While the link between preeclampsia and cardiovascular disease (CVD) later in life has been well studied, there has been little focus on eclampsia as a risk factor, especially for short term outcomes. We determined the risk of postpartum readmission for CVD complications in the first year after delivery following a pregnancy complicated by eclampsia. We performed a retrospective cohort study of all singleton births in the United States from 2010-2018 using the Healthcare Cost and Utilization Project Nationwide Readmissions Database. Using ICD coding, we identified all readmissions for CVD complications during the first year after delivery in patients who had eclampsia. We calculated rates of CVD readmission (per 100,000 person-months of follow-up) and expressed associations between eclampsia and CVD rehospitalization based on confounder-adjusted hazard ratio (HR) with 95% confidence interval (CI).
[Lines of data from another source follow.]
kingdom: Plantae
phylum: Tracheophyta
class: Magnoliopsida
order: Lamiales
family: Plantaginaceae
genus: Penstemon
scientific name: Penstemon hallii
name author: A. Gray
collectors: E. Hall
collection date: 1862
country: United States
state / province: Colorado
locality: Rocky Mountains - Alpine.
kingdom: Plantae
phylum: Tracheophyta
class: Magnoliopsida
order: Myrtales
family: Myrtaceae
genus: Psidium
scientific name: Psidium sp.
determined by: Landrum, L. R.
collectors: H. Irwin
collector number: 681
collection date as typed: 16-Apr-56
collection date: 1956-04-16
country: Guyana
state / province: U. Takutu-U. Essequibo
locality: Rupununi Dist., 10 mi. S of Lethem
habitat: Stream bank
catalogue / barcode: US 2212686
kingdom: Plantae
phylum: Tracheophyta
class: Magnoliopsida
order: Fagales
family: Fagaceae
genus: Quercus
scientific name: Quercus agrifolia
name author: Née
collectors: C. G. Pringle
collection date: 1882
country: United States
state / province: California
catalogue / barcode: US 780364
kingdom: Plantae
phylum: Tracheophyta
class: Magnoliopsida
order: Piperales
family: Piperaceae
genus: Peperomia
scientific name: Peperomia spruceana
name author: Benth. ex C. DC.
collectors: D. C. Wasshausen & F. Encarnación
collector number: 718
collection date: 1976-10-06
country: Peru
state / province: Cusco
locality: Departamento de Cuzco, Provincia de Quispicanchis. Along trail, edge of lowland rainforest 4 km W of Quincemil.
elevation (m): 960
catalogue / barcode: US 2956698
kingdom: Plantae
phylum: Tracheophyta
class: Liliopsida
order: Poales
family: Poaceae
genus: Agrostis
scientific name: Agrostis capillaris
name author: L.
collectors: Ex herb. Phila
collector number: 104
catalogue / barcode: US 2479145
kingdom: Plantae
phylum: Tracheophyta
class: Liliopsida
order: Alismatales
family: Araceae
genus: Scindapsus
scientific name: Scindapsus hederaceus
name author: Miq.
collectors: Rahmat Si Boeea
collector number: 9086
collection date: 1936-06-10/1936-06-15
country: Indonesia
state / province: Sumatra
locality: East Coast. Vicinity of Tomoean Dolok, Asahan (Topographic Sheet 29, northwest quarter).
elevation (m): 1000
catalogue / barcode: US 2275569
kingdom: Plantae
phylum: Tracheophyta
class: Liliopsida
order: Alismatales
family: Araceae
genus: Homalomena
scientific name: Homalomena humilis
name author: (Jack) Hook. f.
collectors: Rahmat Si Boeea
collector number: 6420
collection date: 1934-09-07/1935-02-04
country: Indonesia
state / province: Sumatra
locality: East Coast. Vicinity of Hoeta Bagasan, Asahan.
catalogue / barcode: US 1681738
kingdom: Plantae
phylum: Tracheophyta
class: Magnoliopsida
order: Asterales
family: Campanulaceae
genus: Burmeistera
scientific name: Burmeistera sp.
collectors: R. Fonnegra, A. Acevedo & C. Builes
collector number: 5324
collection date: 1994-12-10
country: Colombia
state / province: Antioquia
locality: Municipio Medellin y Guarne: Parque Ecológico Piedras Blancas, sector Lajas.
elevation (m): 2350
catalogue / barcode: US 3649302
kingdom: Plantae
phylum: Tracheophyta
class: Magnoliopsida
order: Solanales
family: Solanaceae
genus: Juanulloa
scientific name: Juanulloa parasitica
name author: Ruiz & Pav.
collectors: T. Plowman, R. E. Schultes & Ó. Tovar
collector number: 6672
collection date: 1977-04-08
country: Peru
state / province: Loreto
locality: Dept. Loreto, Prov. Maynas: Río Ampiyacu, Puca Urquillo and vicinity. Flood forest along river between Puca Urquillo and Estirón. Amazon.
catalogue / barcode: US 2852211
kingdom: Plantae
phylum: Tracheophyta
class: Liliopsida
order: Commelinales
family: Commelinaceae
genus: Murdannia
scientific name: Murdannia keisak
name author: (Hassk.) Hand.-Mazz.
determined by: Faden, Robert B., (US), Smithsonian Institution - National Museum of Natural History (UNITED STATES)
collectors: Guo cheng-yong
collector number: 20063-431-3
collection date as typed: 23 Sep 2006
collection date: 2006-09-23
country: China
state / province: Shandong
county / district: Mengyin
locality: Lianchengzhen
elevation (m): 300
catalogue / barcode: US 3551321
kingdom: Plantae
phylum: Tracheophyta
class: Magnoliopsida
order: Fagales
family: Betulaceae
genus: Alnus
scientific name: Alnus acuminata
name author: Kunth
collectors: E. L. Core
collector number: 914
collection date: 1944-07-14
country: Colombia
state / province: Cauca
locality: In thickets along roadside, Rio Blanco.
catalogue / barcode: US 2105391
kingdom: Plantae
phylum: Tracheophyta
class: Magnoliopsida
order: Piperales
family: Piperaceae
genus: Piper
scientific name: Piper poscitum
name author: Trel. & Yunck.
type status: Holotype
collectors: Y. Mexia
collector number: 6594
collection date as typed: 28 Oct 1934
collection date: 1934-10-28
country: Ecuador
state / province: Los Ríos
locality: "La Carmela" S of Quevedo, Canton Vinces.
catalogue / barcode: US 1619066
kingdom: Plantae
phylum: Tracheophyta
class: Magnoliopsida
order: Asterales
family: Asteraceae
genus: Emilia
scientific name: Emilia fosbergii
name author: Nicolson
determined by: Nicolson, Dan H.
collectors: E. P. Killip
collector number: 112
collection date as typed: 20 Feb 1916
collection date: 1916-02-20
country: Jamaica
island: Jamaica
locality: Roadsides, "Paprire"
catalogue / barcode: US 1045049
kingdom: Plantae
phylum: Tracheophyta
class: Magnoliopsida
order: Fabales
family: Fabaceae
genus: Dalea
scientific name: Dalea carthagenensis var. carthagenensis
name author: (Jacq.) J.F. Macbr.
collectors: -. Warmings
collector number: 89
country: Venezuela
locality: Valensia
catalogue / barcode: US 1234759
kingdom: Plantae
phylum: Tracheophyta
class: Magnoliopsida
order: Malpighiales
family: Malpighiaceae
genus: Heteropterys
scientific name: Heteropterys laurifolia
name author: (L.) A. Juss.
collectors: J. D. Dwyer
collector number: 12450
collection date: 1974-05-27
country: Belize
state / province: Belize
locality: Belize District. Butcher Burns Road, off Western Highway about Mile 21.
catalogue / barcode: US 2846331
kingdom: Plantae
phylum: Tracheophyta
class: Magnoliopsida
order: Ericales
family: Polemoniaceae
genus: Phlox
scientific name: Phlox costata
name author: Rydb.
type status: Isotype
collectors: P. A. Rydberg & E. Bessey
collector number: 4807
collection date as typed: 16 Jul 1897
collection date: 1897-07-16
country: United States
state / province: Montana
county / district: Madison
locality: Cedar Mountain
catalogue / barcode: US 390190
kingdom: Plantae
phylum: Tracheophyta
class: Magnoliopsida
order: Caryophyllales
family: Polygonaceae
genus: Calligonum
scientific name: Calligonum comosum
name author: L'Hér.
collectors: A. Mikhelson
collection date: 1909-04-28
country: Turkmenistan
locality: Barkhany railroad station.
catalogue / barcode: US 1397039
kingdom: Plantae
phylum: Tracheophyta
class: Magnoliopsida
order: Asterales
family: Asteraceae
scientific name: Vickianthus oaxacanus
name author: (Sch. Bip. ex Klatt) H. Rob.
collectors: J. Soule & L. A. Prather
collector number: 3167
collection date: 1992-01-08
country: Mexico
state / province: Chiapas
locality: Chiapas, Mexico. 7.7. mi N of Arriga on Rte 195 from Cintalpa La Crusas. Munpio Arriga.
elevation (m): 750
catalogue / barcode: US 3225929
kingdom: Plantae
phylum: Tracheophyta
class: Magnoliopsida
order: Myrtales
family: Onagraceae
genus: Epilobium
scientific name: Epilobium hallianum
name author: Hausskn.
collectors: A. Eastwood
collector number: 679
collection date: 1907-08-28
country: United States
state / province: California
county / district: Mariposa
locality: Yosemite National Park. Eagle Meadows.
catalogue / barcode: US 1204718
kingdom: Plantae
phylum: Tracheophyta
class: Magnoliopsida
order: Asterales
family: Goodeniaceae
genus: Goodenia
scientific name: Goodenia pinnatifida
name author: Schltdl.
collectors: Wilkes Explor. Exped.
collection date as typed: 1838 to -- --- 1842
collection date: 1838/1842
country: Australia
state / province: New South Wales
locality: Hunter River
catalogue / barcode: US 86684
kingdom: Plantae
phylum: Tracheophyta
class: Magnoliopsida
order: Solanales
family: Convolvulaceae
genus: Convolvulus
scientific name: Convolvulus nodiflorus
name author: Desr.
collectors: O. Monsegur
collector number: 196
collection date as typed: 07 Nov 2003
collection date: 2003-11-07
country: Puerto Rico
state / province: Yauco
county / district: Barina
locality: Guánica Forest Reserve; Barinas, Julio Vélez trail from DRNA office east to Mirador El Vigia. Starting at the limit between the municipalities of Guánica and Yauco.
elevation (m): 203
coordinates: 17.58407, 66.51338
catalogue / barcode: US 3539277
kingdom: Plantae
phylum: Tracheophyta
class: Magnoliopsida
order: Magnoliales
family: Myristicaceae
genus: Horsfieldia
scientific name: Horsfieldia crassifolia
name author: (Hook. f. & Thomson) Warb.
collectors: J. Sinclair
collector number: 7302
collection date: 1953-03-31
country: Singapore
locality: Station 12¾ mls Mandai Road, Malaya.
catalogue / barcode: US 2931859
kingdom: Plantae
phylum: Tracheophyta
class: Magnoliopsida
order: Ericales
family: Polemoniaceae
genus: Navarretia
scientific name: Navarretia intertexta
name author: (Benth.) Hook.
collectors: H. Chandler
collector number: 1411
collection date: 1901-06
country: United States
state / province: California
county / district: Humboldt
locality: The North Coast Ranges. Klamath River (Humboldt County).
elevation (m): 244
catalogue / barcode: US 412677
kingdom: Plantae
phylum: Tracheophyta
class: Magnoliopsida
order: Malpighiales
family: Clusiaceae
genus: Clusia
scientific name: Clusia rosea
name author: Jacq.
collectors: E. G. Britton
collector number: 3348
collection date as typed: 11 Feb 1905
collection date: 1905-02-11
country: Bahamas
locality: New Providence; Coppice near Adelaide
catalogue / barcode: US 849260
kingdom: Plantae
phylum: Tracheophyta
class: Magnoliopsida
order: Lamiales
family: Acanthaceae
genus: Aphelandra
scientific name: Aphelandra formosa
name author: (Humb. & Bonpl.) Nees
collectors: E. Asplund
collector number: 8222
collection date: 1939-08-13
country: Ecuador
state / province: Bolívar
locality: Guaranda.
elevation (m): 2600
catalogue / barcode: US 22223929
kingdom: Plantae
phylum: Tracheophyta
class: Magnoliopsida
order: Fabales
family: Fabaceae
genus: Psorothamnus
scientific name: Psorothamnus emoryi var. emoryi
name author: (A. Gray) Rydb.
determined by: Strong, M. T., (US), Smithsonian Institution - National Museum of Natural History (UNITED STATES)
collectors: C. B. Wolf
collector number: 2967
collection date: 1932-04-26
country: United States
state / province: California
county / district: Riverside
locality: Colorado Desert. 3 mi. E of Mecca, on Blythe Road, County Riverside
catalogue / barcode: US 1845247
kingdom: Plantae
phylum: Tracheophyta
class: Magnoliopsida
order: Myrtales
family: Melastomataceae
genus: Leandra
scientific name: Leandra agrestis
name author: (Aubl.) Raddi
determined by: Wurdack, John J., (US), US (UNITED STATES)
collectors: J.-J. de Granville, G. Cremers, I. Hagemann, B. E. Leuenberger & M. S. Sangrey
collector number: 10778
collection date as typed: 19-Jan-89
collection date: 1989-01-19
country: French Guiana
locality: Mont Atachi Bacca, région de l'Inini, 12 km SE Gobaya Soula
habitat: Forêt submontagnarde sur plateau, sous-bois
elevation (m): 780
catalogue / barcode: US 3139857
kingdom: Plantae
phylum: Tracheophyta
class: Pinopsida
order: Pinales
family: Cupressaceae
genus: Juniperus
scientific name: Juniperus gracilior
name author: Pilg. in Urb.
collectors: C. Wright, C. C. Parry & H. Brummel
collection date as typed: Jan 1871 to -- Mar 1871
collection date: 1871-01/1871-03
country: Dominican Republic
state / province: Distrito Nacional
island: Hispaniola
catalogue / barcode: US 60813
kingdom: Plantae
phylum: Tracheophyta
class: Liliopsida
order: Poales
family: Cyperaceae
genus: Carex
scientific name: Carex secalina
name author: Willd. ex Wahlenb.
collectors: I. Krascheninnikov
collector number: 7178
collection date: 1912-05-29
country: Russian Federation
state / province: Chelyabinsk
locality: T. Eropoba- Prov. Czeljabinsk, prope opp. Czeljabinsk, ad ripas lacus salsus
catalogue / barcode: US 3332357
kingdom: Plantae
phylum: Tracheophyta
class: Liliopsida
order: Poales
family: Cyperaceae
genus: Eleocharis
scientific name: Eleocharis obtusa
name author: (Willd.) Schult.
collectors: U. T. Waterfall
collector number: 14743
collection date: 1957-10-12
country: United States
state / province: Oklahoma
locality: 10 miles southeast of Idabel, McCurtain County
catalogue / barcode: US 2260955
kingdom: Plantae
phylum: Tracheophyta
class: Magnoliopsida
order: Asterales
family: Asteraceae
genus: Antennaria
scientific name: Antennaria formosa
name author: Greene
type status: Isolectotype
Of a total of 33,650,229 million delivery hospitalizations, 29,502 (90 per 100,000) pregnancies were complicated by eclampsia. The median follow-up among the eclampsia and normotensive groups were 5.8 and 4.5 months, respectively. The rate of CVD readmission among the eclampsia and normotensive groups were 1736.1 and 90.6 per 100,000 person-months, respectively (adjusted HR 18.04, 95% CI 16.73, 19.46) (Table). These HRs were high for specific coronary heart disease subtype (range 6.45 to 13.19). Eclampsia was associated with substantially high risk for stroke readmissions (HR 108.97, 95% CI 96.41, 123.17). Eclampsia leads to increased risk for morbidity from CVD complications even as early as the first year following delivery. These data highlight the need to identify patients with eclampsia for targeted short-term surveillance and follow up for CVD complications.